=== Begin Enclosure ===

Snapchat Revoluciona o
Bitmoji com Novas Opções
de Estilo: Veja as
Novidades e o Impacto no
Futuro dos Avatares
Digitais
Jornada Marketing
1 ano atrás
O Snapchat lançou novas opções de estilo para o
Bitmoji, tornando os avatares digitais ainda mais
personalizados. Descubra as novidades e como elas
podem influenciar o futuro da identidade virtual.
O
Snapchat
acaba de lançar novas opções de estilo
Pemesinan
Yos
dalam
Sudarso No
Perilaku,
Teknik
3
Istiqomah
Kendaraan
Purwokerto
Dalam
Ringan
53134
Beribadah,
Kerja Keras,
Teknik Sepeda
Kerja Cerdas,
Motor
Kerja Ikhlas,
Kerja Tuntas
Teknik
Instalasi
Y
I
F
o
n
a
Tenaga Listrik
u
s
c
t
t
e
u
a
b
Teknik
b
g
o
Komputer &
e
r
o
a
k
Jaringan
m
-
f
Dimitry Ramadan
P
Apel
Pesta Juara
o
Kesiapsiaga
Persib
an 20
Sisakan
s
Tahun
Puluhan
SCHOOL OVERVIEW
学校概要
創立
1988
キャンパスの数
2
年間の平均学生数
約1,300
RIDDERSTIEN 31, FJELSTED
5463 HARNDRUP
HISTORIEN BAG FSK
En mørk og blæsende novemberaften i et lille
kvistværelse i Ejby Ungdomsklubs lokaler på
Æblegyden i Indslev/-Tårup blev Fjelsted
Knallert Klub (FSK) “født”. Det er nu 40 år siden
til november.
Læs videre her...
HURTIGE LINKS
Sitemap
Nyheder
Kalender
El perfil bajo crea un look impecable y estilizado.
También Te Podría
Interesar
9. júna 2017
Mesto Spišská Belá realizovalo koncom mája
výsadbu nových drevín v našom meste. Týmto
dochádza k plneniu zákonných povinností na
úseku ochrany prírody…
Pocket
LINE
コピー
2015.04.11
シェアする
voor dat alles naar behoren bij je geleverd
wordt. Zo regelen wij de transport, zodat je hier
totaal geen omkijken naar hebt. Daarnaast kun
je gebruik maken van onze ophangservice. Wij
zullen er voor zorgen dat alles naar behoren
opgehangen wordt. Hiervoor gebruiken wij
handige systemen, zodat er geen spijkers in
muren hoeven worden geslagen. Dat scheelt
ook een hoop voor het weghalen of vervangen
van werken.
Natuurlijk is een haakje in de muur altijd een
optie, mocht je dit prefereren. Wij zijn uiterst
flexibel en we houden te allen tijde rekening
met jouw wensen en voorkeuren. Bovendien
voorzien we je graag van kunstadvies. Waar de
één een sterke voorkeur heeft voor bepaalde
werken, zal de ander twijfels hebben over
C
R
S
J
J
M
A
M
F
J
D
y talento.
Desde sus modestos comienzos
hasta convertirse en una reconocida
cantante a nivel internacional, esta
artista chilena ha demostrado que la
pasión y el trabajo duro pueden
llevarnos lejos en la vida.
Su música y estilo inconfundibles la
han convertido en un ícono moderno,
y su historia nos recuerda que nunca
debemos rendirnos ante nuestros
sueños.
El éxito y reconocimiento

=== End Enclosure ===

*Task*. Track down every line of the material containing the string "Kerja", and copy it.

*Expected output*.
Kerja Keras,
Kerja Cerdas,
Kerja Ikhlas,
Kerja Tuntas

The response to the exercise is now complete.